Jean-Marc Houmard started off as a waiter at Indochine and quickly worked his way to the top. Now running the show at  Indochine, as well as Acme, Tijuana Picnic and newly opened Tribal Hotel in Nicaragua, Jean-Marc gave us the scoop on why Indochine is the go-to for the art world.


Art Zealous: Can you tell us about, briefly, the history of Indochine 

Jean-Marc: Indochine opened in 1984. The opening party was for Julian Schnabel and that bunch, you know, the downtown people of that time and it felt like everyone who was anyone at that time attended that dinner, so that really started the restaurant right away. I started there in 1986, as a waiter and then I became a manager, then a maître d’ so I was sitting all of these famous art people.


JM: I worked my way up, and then in 1992 my partners and myself bought the business, which was after the crash of Wall Street so the economy was down and the art world was down. No one was throwing parties anymore, so it was a tough time and but we decided it was the right time to buy the business and it took of a couple of years to revive it. It was really hard at the beginning but we revived and we just celebrated our 30 year anniversary last November. So, it’s kind of amazing and we feel very blessed.


AZ: Would you call it an institution?

JM: Yeah. It’s an institution almost, but an institution that still feels young, some old restaurants are institutions, but they feel dusty. I don’t think this is the case with Indochine. I think it feels very current and most nights it’s a lot of really young people.


AZ: So why do you think the creative industry flocks here?

JM: It’s hard to tell, but we’ve always cultivated the fashion and art world and somehow I think this stuff really has something to do with the all the creative kids bring life to the room. We don’t have a uniform so it shows personalities. I think the individuality of the staff makes it feel more intimate and special.  We’ve been around for so long and a lot of the staff has been here for a while. I’ve been here forever and I recognize people even if they haven’t been in 10 years. There’s something familiar that people appreciate it. In New York everything is always changing, so it’s kind of nice to know what you’re going to find when you come to Indochine.


AZ: Tell us about the interior of the restaurant

JM:  The interior hasn’t changed at all.  We have some artworks that were used in the book I did for the 25th anniversary we had artist friends like Francesco  Clemente and Kenny Scharf do the artwork for the book and we have the originals in the back and in the bathrooms.


AZ: How does art play a role in your life?

JM: I grew up actually making some art myself and I studied it some.

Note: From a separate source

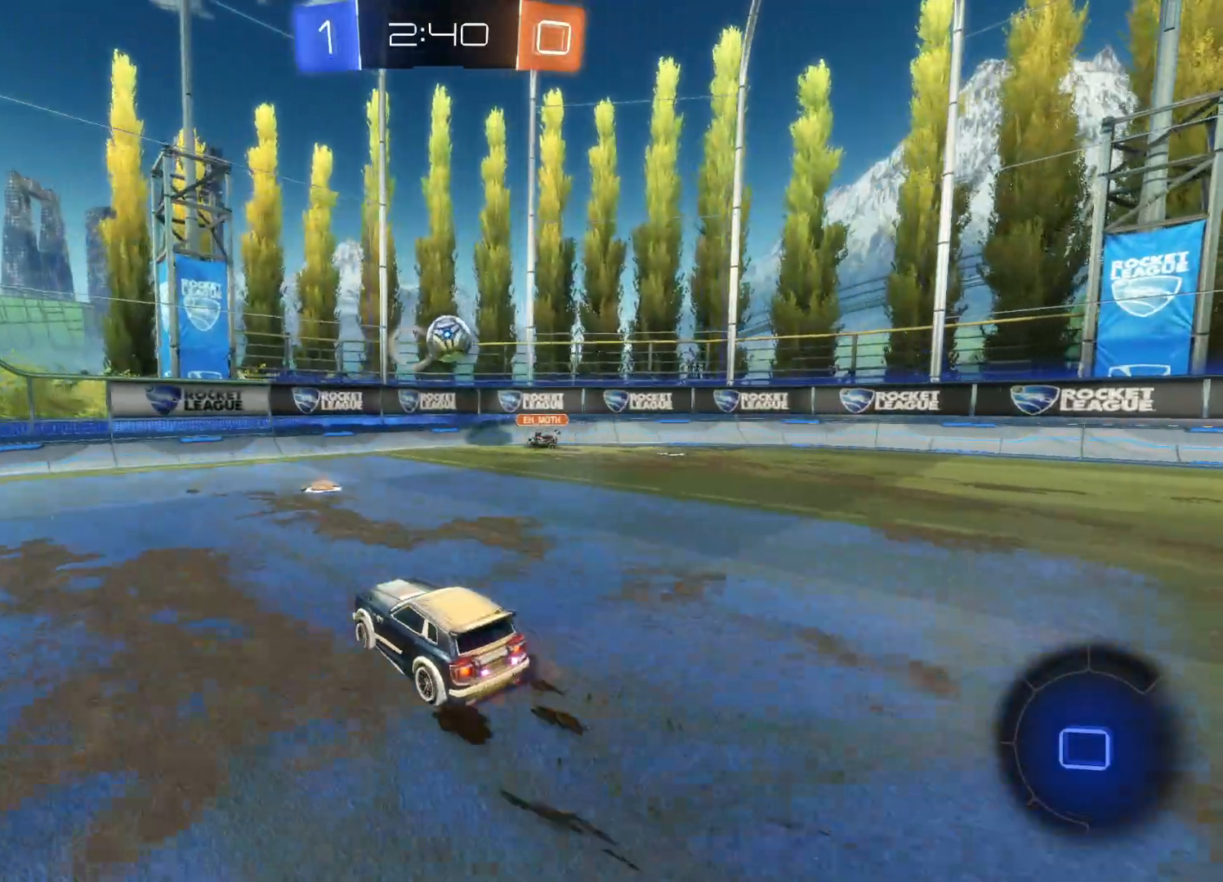
{"buttons": ["CROSS", "CIRCLE", "R2"], "left_stick": "down-right", "right_stick": "center", "events": [[250, "left_stick", "down-right"], [333, "CROSS", "down"], [367, "CIRCLE", "down"]]}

So I always heard about the legends, Lichtenstein, Basquiat, Warhol, you know, the names that were bigger than life. Then they all came here which was kind of amazing to meet all those legendary artists. My first encounter with the art in New York was when I first started here, and I waited on Andy Warhol and that was like “Wow! I’m waiting on Andy Warhol!”


And Basquiat lived on Great Jones so he was here all the time. He came a lot alone actually so we bonded a little bit ‘cause this was his canteen. The art world has always been, like I said, an important part of our patrons. We do a lot of private events for galleries and it’s funny I remember Angela Westwater doing dinners here and I hadn’t seen here in almost 20 years and I ran into her last year and we knew we recognized each other. It’s funny when those, kind of relapses of time, there’s continuity when you’ve been around for so long.


AZ: Do you collect art yourself?

JM: I do a little bit.  I like to go to charity events, like we always do Coalition for the Homeless; we cater their events, so sometimes there’s some great art pieces that can be bought at their silent auctions.


AZ: Where gets you in the creative mood?

JM: Just kind of getting out and seeing what’s around. Even just going to dinner and sometimes you can find yourself in the middle of a table with people you wouldn’t meet otherwise. You know, it’s kind of fascinating sometimes to have new people at the same table and just realizing what they do, who they are, and how they kind of shape what’s going on in New York and in the world.


AZ: Any exciting projects coming up?

JM: I just opened a small hotel in Nicaragua, Tribal Hotel. A childhood friend from Switzerland and I have been vacationing there for several years and it felt like something new that hadn’t been overdone. It was a really fun, creative project because we didn’t use a designer or architect, we really did it from scratch, even all the furniture we designed ourselves and had it made by local artisans.